Tsuchiya Masami, Kawazoe Yoshimasa, Shimamoto Kiminori, Seki Tomohisa, Imai Shungo, Kizaki Hayato, Shinohara Emiko, Yada Shuntaro, Wakamiya Shoko, Aramaki Eiji, Hori Satoko
Division of Drug Informatics, Keio University Faculty of Pharmacy, Minato-ku, Japan.
Artificial Intelligence and Digital Twin in Healthcare, Graduate School of Medicine, The University of Tokyo, Bunkyo-ku, Japan.
JCO Clin Cancer Inform. 2025 Aug;9:e2500096. doi: 10.1200/CCI-25-00096. Epub 2025 Aug 12.
Capecitabine, an oral anticancer agent, frequently causes hand-foot syndrome (HFS), affecting patients' quality of life and treatment adherence. However, such symptomatic toxicities are often difficult to detect in structured electronic health record (EHR) data. This study primarily aimed to validate a natural language processing (NLP) approach to identifying capecitabine-induced HFS from unstructured clinical text and demonstrate its application in evaluating medication-associated adverse event trends in real-world settings.
We conducted a retrospective cohort study using EHRs from the University of Tokyo Hospital (2004-2021). HFS cases were identified using the MedNERN-CR-JA NLP model. After propensity score matching, we compared capecitabine users with and without celecoxib and assessed time to HFS onset using Cox proportional hazards models. NLP-based HFS detection was validated through manual annotation of aggregated clinical notes. Negative control and sensitivity analyses ensured robustness.

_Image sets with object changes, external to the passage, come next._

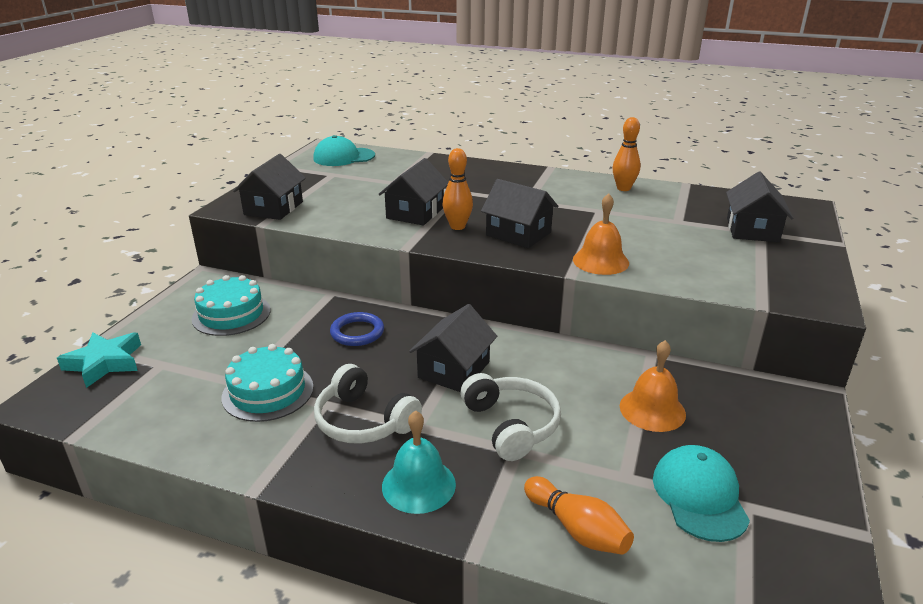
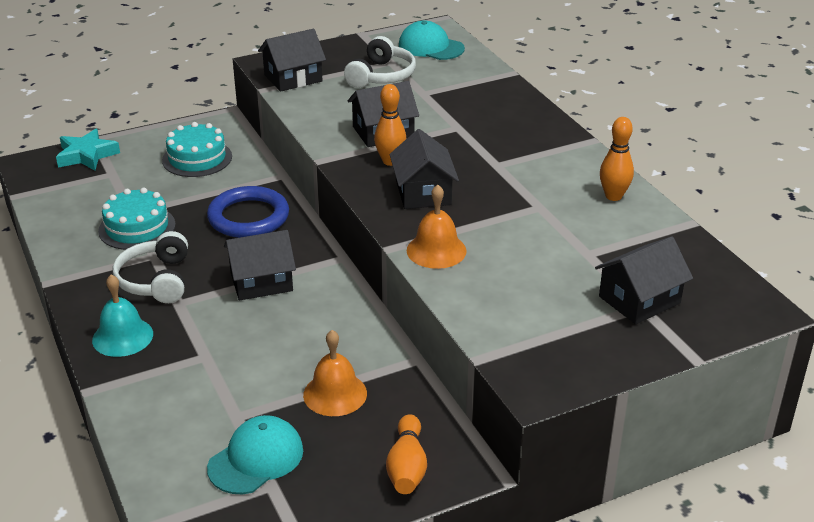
camera: 45 degrees right, 5 degrees up
(357, 332) = (248, 217): blue ring -> blue ring, size x1.60
(511, 425) = (230, 340): white headphones -> white headphones (381, 76)
(577, 529) = (157, 420): orange bowling pin -> orange bowling pin (407, 467)

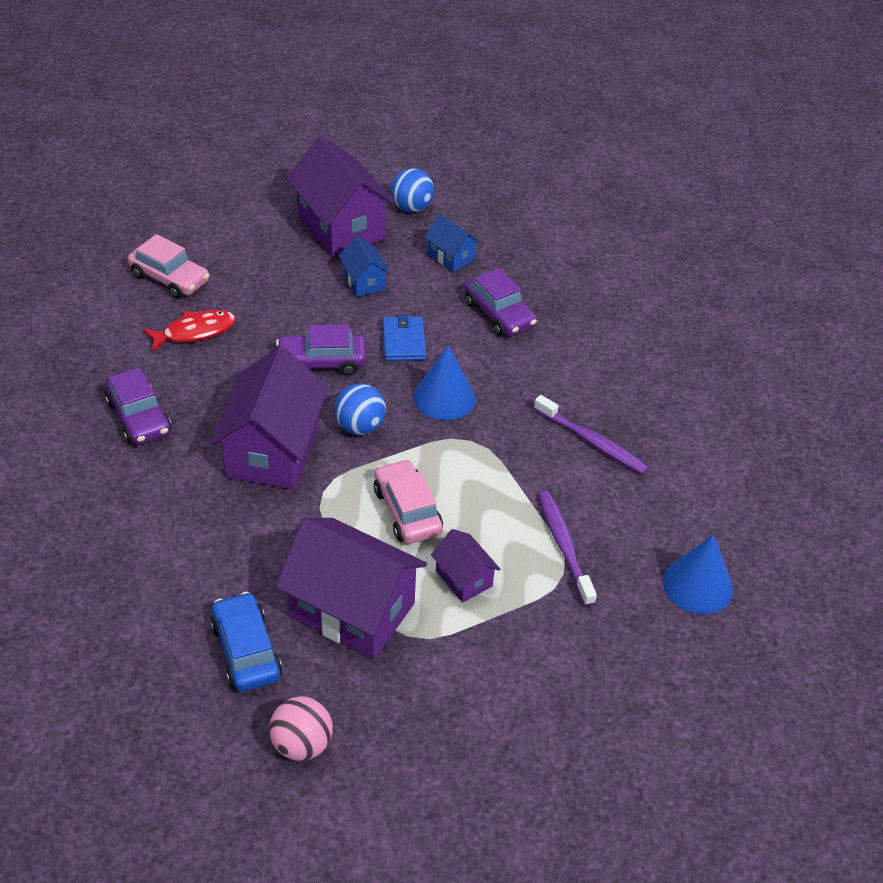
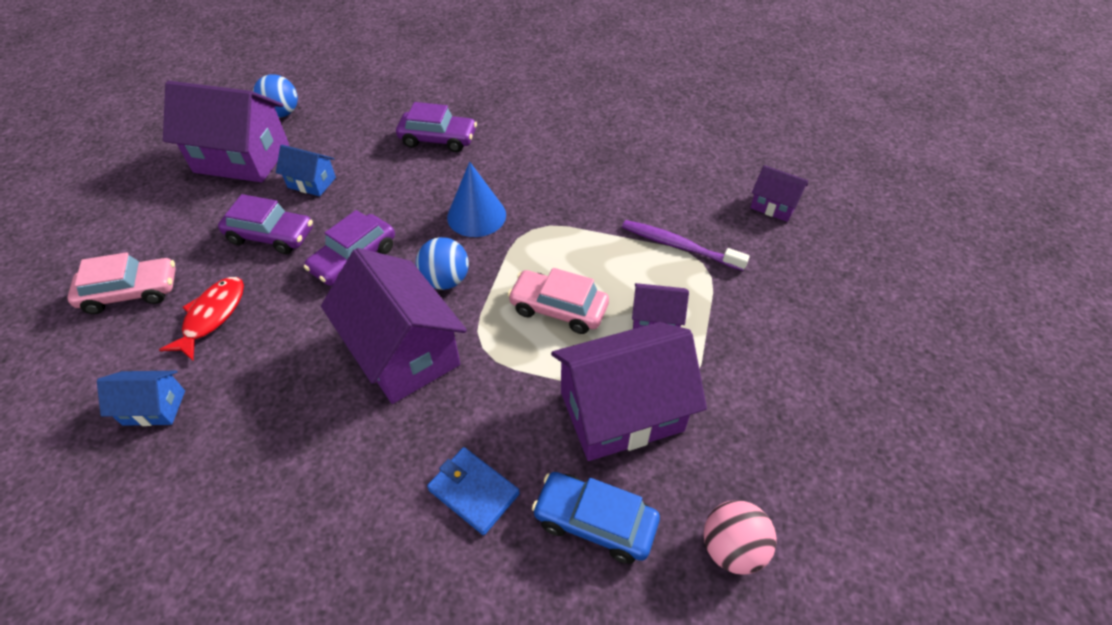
camera: 45 degrees left, 5 degrees up
(139, 417) = (248, 423): purple car -> purple car (271, 235)
(403, 341) = (397, 201): blue wallet -> blue wallet (473, 492)
(451, 256) = (355, 126): blue house -> blue house (154, 407)
(592, 441) = (603, 172): purple toothbrush -> none
(697, 585) = (773, 206): blue cone -> purple house

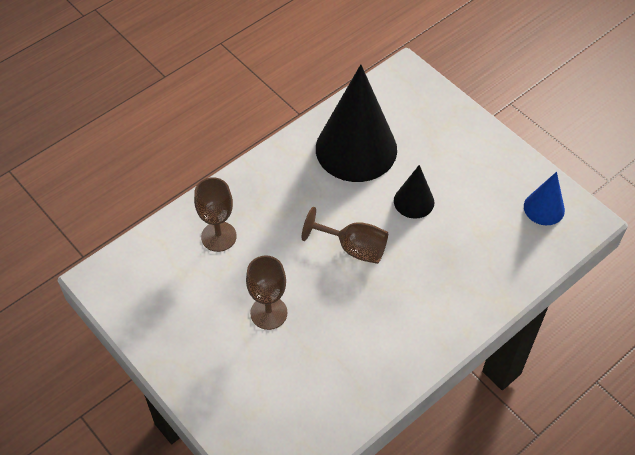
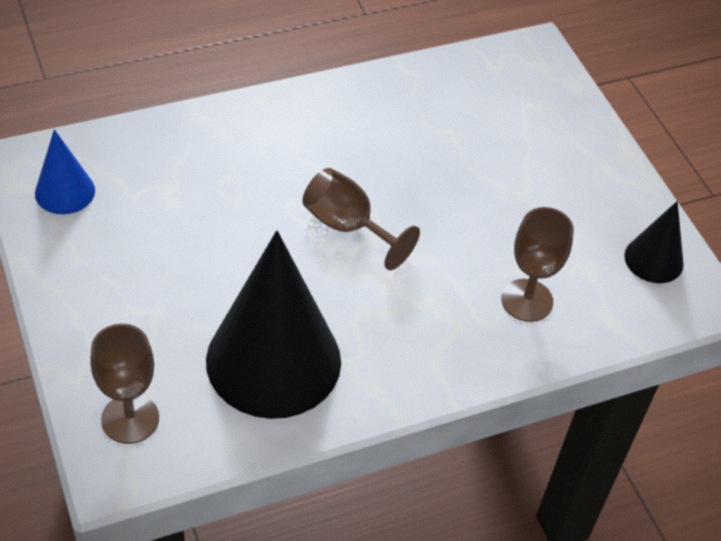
camera: 165 degrees left, 5 degrees down
(268, 313) = (488, 190): brown goblet -> brown goblet (130, 418)
(414, 201) = (233, 257): black cone -> black cone (653, 259)

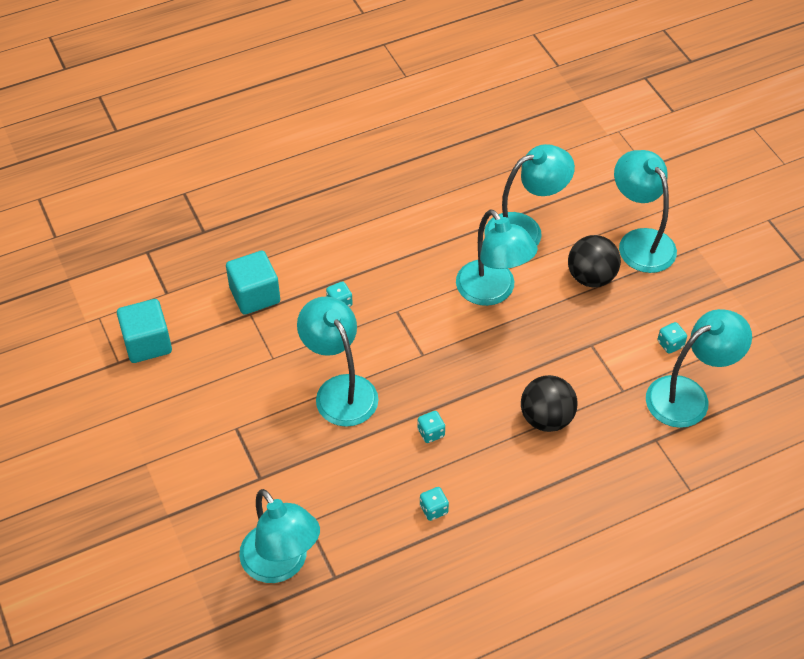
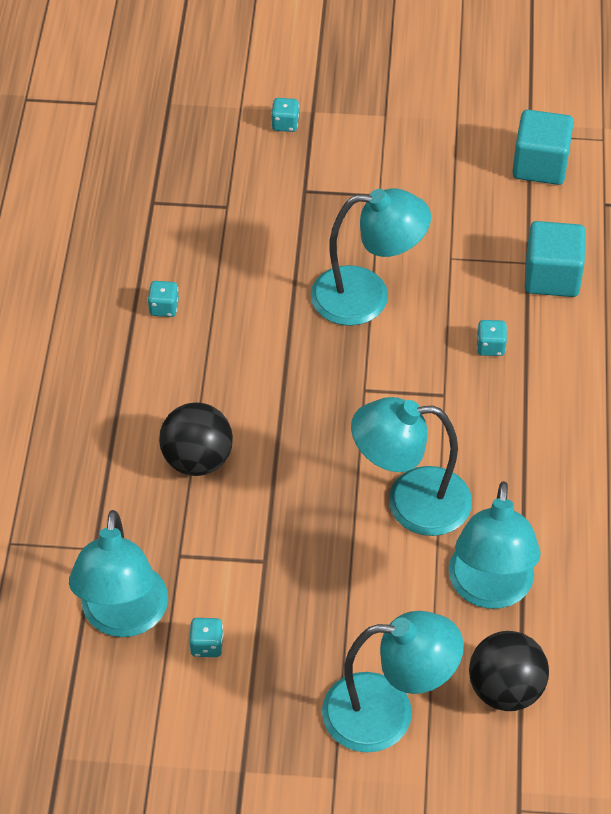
camera: 120 degrees right, 0 degrees up
(281, 564) = (196, 170): turquoise lamp -> none
(431, 433) = (256, 348): turquoise dice -> turquoise dice (285, 124)
(591, 277) = (365, 620): black ball -> black ball (505, 689)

Among 44,502 patients with cancer, 669 capecitabine users were analyzed. HFS incidence was significantly higher among capecitabine users (hazard ratio [HR], 1.93 [95% CI, 1.48 to 2.52]; < .001) compared with nonusers. Celecoxib use showed a suggestive association with a reduced HFS risk (HR, 0.51 [95% CI, 0.24 to 1.07]; = .073). The NLP model demonstrated high accuracy in identifying HFS, achieving a precision of 0.875, recall of 1.000, and F score of 0.933, based on manual annotation of patient-level clinical notes. Outcome trends remained consistent when using manually annotated HFS case labels instead of NLP-detected events, supporting the method's robustness.
These findings demonstrate the effectiveness of NLP in detecting HFS from real-world clinical records. The application to celecoxib-HFS detection illustrates the potential utility of this approach for retrospective safety analysis. Further work is needed to evaluate generalizability across diverse clinical settings.
卡培他滨是一种口服抗癌药,常引起手足综合征(HFS),影响患者的生活质量和治疗依从性。然而,此类症状性毒性在结构化电子健康记录(EHR)数据中往往难以检测到。本研究主要旨在验证一种自然语言处理(NLP)方法,用于从非结构化临床文本中识别卡培他滨引起的HFS,并展示其在评估真实世界中药物相关不良事件趋势方面的应用。
我们使用东京大学医院(2004 - 2021年)的电子健康记录进行了一项回顾性队列研究。使用MedNERN - CR - JA自然语言处理模型识别HFS病例。在倾向得分匹配后,我们比较了使用和未使用塞来昔布的卡培他滨使用者,并使用Cox比例风险模型评估HFS发病时间。通过对汇总临床记录的人工标注验证基于自然语言处理的HFS检测。阴性对照和敏感性分析确保了稳健性。
在44,502例癌症患者中,分析了669例卡培他滨使用者。与未使用者相比,卡培他滨使用者的HFS发生率显著更高(风险比[HR],1.93[95%置信区间,1.48至2.52];P <.001)。使用塞来昔布显示出与降低HFS风险的提示性关联(HR,0.51[95%置信区间,0.24至1.07];P =.073)。基于对患者层面临床记录的人工标注,自然语言处理模型在识别HFS方面表现出高精度,精确率为0.875,召回率为1.000,F值为0.933。当使用人工标注的HFS病例标签而非自然语言处理检测到的事件时,结果趋势保持一致,支持了该方法的稳健性。
这些发现证明了自然语言处理在从真实世界临床记录中检测HFS方面的有效性。应用于塞来昔布 - HFS检测说明了该方法在回顾性安全性分析中的潜在效用。需要进一步开展工作以评估其在不同临床环境中的通用性。